AbstractHydrogen is a fuel of the future that has the potential to replace conventional fossil fuels in several applications. The quickest and most effective method of producing pure hydrogen with no carbon emissions is water electrolysis. Developing highly active electrocatalysts is crucial due to the slow kinetics of oxygen and hydrogen evolution, which limit the usage of precious metals in water splitting. Interfacial engineering of heterostructures has sparked widespread interest in improving charge transfer efficiency and optimizing adsorption/desorption energetics. The emergence of a built‐in‐electric field between RuO2 and MgFe‐LDH improves the catalytic efficiency toward water splitting reaction.
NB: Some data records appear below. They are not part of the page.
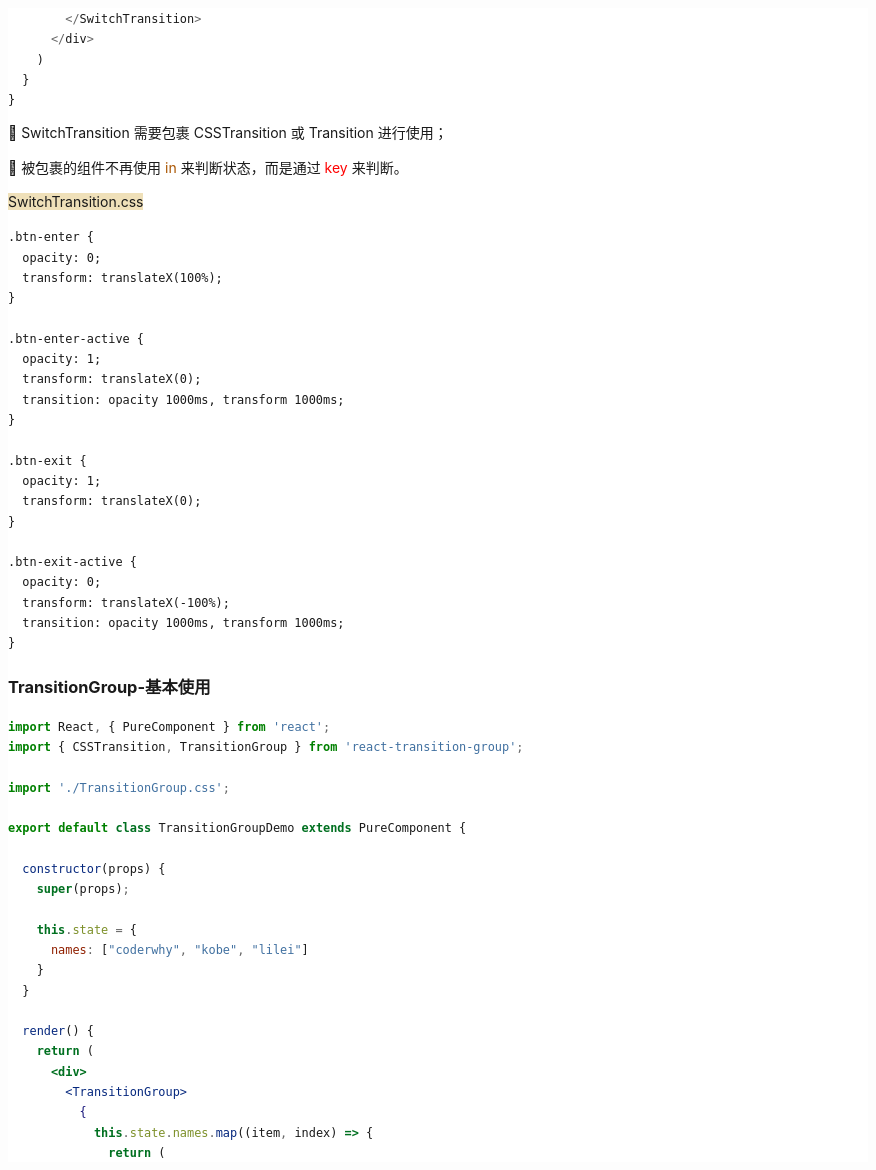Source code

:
```jsx
        </SwitchTransition>
      </div>
    )
  }
}

```

:ghost: SwitchTransition 需要包裹 CSSTransition 或 Transition 进行使用；

:ghost: 被包裹的组件不再使用 <span style="color: #a50">in</span> 来判断状态，而是通过 <span style="color: #ff0000">key</span> 来判断。

<span style="backGround: #efe0b9">SwitchTransition.css</span>

```less
.btn-enter {
  opacity: 0;
  transform: translateX(100%);
}

.btn-enter-active {
  opacity: 1;
  transform: translateX(0);
  transition: opacity 1000ms, transform 1000ms;
}

.btn-exit {
  opacity: 1;
  transform: translateX(0);
}

.btn-exit-active {
  opacity: 0;
  transform: translateX(-100%);
  transition: opacity 1000ms, transform 1000ms;
}
```



### TransitionGroup-基本使用

```jsx
import React, { PureComponent } from 'react';
import { CSSTransition, TransitionGroup } from 'react-transition-group';

import './TransitionGroup.css';

export default class TransitionGroupDemo extends PureComponent {

  constructor(props) {
    super(props);

    this.state = {
      names: ["coderwhy", "kobe", "lilei"]
    }
  }

  render() {
    return (
      <div>
        <TransitionGroup>
          {
            this.state.names.map((item, index) => {
              return (
```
However, LDH‐based materials suffer from poor conductivity, necessitating the design of 1D materials by integration of RuO2/ MgFe‐LDH to enhance catalytic properties through large surface areas and high electronic conductivity. Experimental results demonstrate lower overpotentials (273 and 122 mV at 10 mA cm−2) and remarkable stability (60 h) for the RuO2/MgFe‐LDH/Fiber heterostructure in OER (1 m KOH) and HER (0.5 m H2SO4) reactions. Density functional theory (DFT) unveils a synergistic mechanism at the RuO2/MgFe‐LDH interface, leading to enhanced catalytic activity in OER and improved adsorption energy for hydrogen atoms, thereby facilitating HER catalysis.